### TASK TO COMPLETE
Reproduce the data below word for word, leaving out the pictures.

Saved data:

§

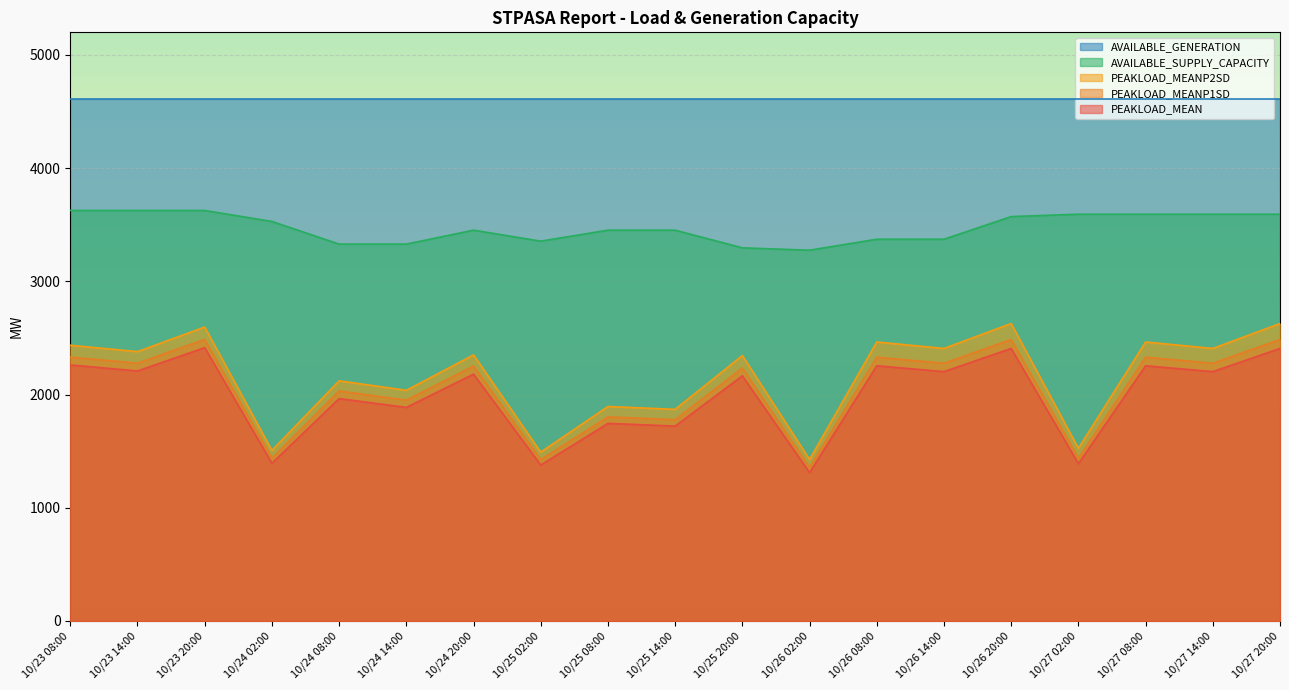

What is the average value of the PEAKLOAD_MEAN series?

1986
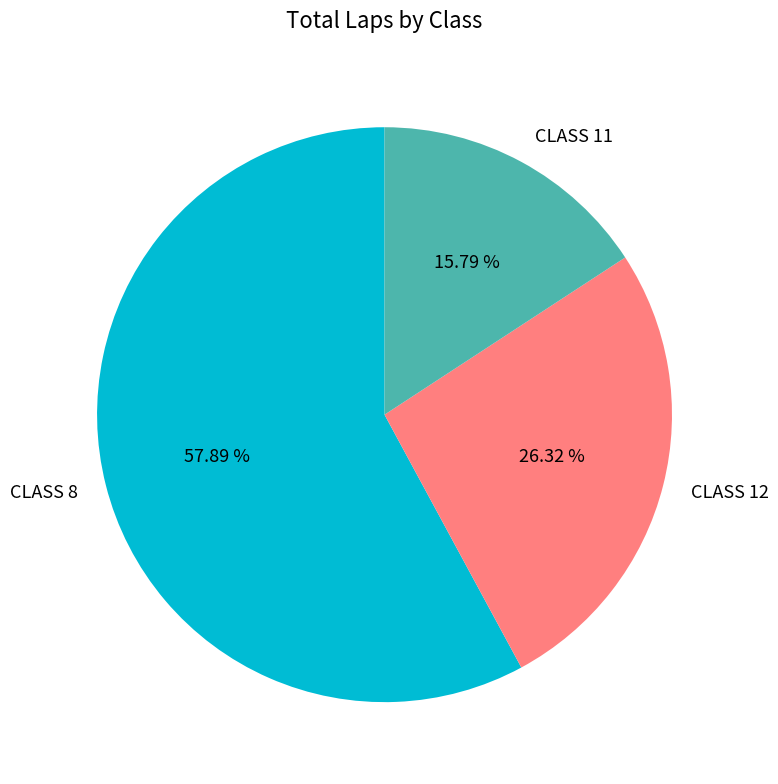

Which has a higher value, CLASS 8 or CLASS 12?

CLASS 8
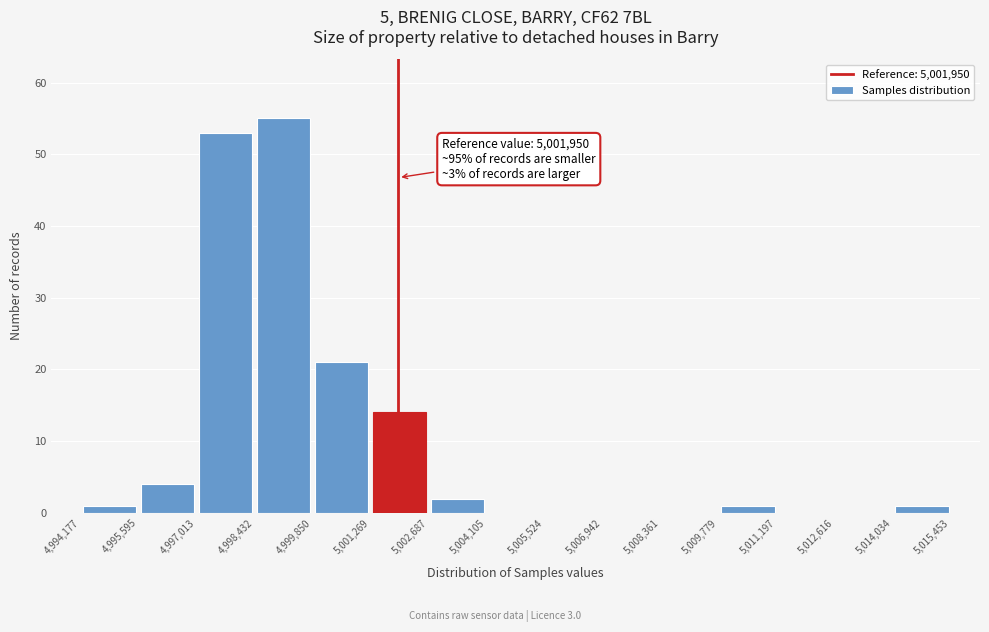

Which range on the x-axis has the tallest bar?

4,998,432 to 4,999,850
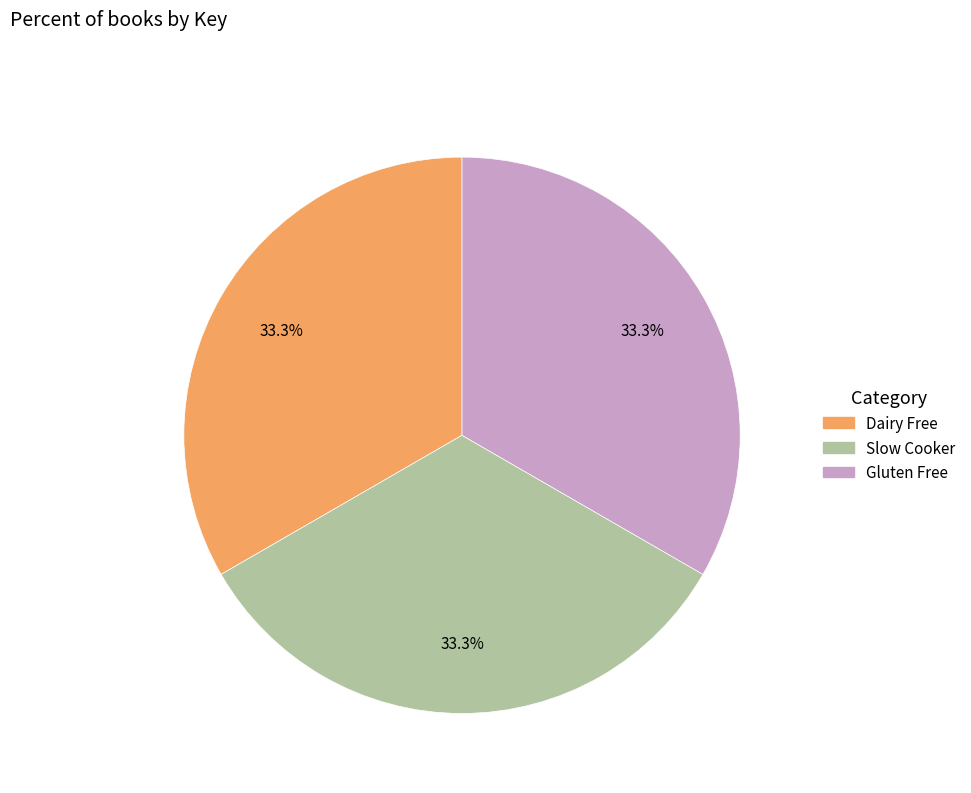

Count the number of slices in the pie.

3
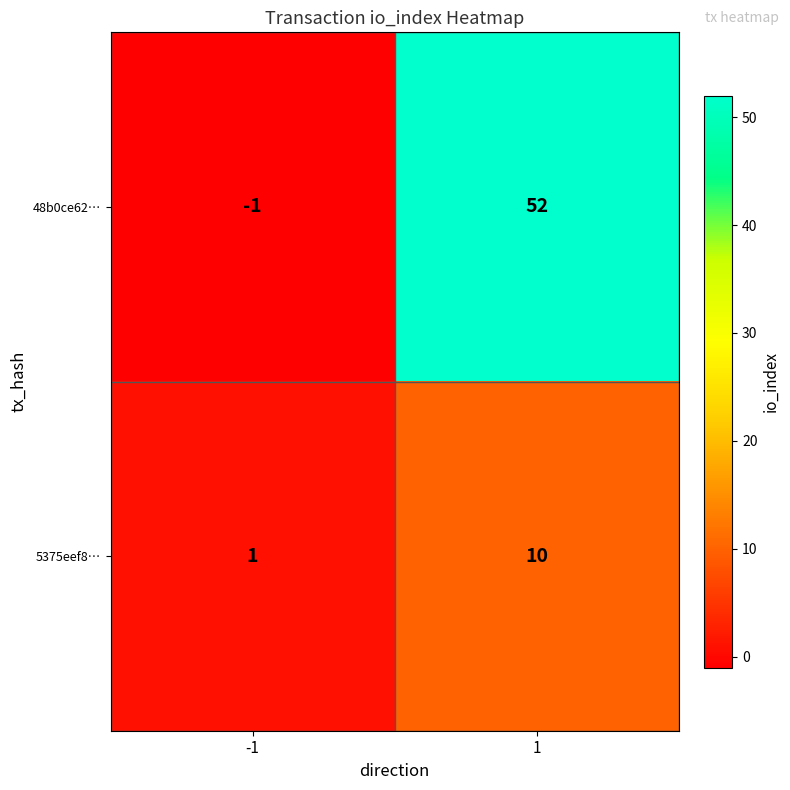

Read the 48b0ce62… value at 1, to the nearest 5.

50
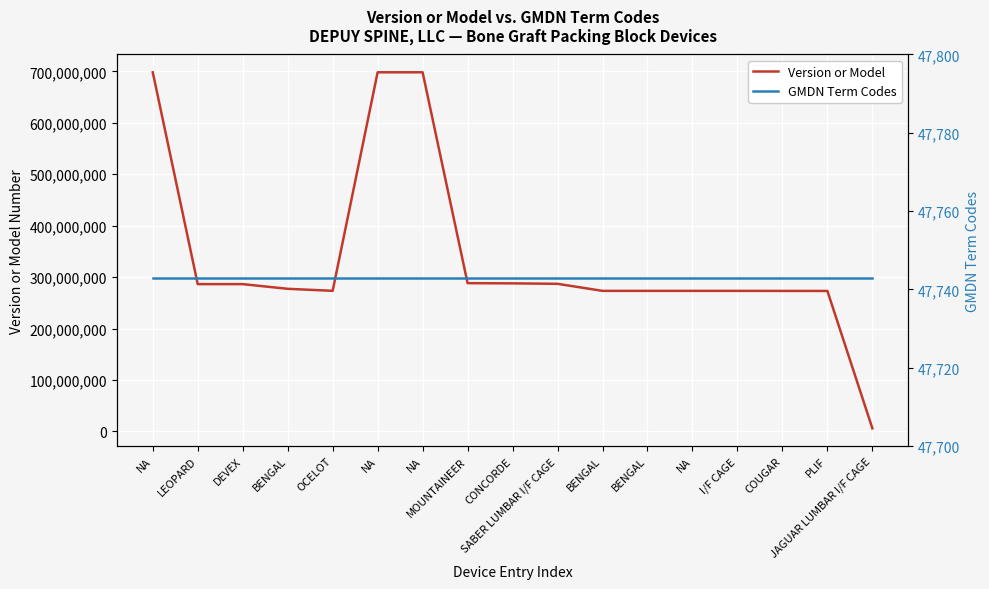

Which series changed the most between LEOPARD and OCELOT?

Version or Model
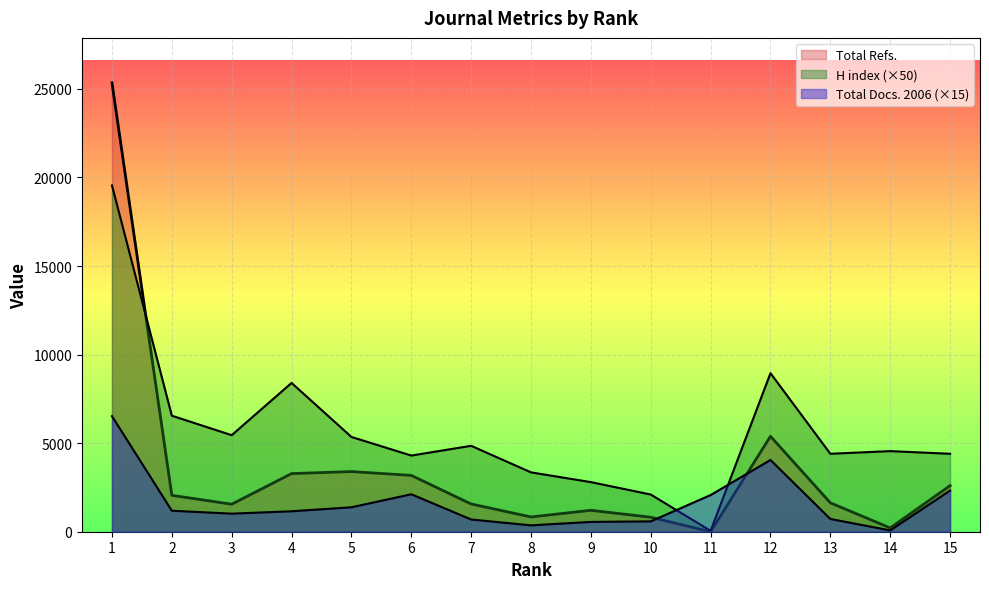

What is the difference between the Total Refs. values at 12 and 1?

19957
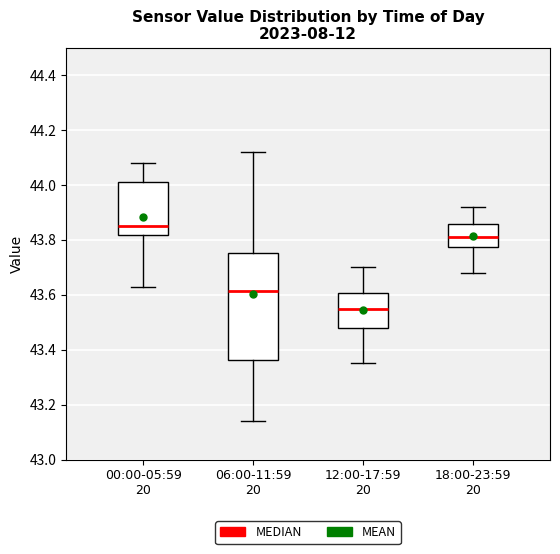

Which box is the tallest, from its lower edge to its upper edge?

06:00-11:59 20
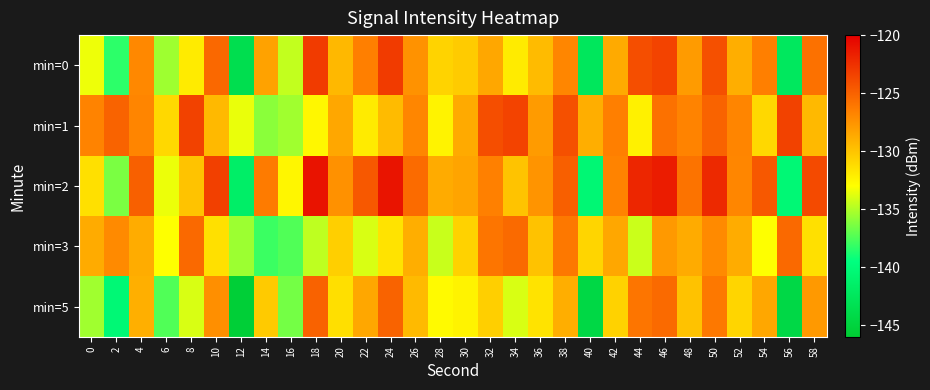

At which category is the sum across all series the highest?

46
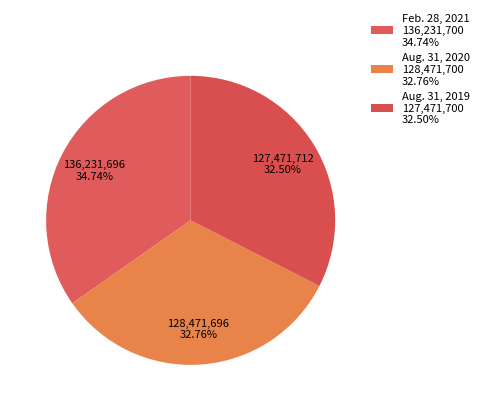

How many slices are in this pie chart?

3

§

### RESULT OF THIS EXERCISE
What is the average value of the PEAKLOAD_MEAN series?

1986

Which has a higher value, CLASS 8 or CLASS 12?

CLASS 8

Which range on the x-axis has the tallest bar?

4,998,432 to 4,999,850

Count the number of slices in the pie.

3

Read the 48b0ce62… value at 1, to the nearest 5.

50

Which series changed the most between LEOPARD and OCELOT?

Version or Model

What is the difference between the Total Refs. values at 12 and 1?

19957

Which box is the tallest, from its lower edge to its upper edge?

06:00-11:59 20

At which category is the sum across all series the highest?

46

How many slices are in this pie chart?

3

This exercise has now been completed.